In China, the continuing economic growth is creating a huge amount of money and its owners are always looking for good investment opportunities and waste no time in snapping up financial instruments making high profits. Whenever the economy heats up and the bubble grows, regulators begin to launch campaigns to cool down the overheating, and this cycle seems to have no end.

One of the triggers for the current Chinese investment boom is Beijing’s introduction in November 2008 of an economic stimulus package totaling 4 trillion yuan (57 trillion yen at the exchange rate at that time). While advanced countries were struggling in confusion after the Lehman shock, China’s quick response to revitalize the economy was praised world over as a “savior.” People began to possess the illusion that high growth would continue, and plunged into speculative investment in droves.

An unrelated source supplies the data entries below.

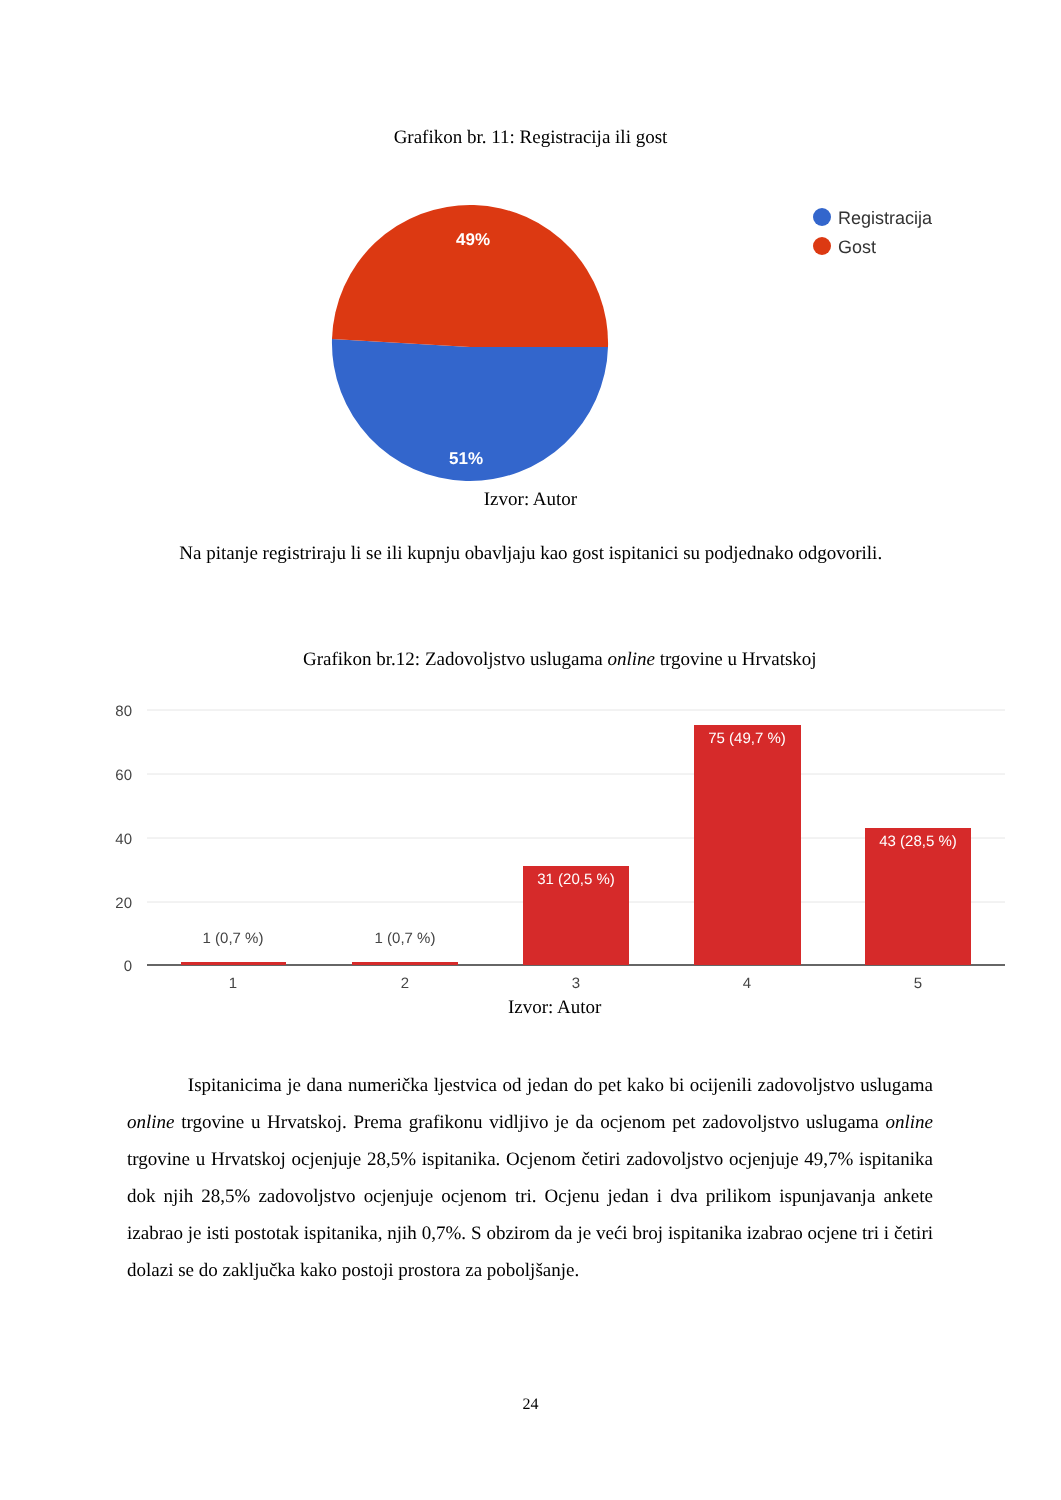Grafikon br. 11: Registracija ili gost
49%
51%
Registracija
Gost
Izvor: Autor
Na pitanje registriraju li se ili kupnju obavljaju kao gost ispitanici su podjednako odgovorili.
Grafikon br.12: Zadovoljstvo uslugama online trgovine u Hrvatskoj
80
60
40
20
0
1 (0,7 %)
1 (0,7 %)
31 (20,5 %)
75 (49,7 %)
43 (28,5 %)
1
2
3
4
5
Izvor: Autor
Ispitanicima je dana numerička ljestvica od jedan do pet kako bi ocijenili zadovoljstvo uslugama online trgovine u Hrvatskoj. Prema grafikonu vidljivo je da ocjenom pet zadovoljstvo uslugama online trgovine u Hrvatskoj ocjenjuje 28,5% ispitanika. Ocjenom četiri zadovoljstvo ocjenjuje 49,7% ispitanika dok njih 28,5% zadovoljstvo ocjenjuje ocjenom tri. Ocjenu jedan i dva prilikom ispunjavanja ankete izabrao je isti postotak ispitanika, njih 0,7%. S obzirom da je veći broj ispitanika izabrao ocjene tri i četiri dolazi se do zaključka kako postoji prostora za poboljšanje.
24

However, according to Ke Long, a Chinese economy expert and senior fellow at the Tokyo Foundation for Policy Research, the money was spent on infrastructure projects with low yields just to use up the huge budget. “Most of the 4 trillion yuan package was spent on state enterprises, and heavy industry companies producing steel, coal and aluminum made excessive investments,” he explained.

Several years on, this excessive investment has resulted in excessive steel production and a global decline in steel prices, contributing in part to the Trump administration’s introduction of additional tariffs on imported steel products.

In the real estate sector, large-scale housing divisions have been developed even in regional cities with little demand for such structures, and “ghost cities” with hardly any residents have cropped up around the country. The opaque financial flow of monetary sources known as “shadow banking” has also rapidly expanded. Since 2009, the amount of China’s private debt has risen by 20 trillion dollars, or roughly 2,200 trillion yen, making up roughly 60 percent of debt increases worldwide.

The Chinese administration of President Xi Jinping is now highlighting financial risk as the most important issue for the country to address. The government has repeatedly implemented measures to curb practices such as investment in real estate — in which even government authorities have engaged. However, the excessive debt continues to grow, and the International Monetary Fund and other organizations are concerned that China now poses a severe risk to the international economy.

“The terrifying thing about an economic bubble is that no one notices the danger until it collapses,” a top official at a Shanghai-based foreign financial institution said. “China is even more at risk as it has never before experienced such an economic crash.”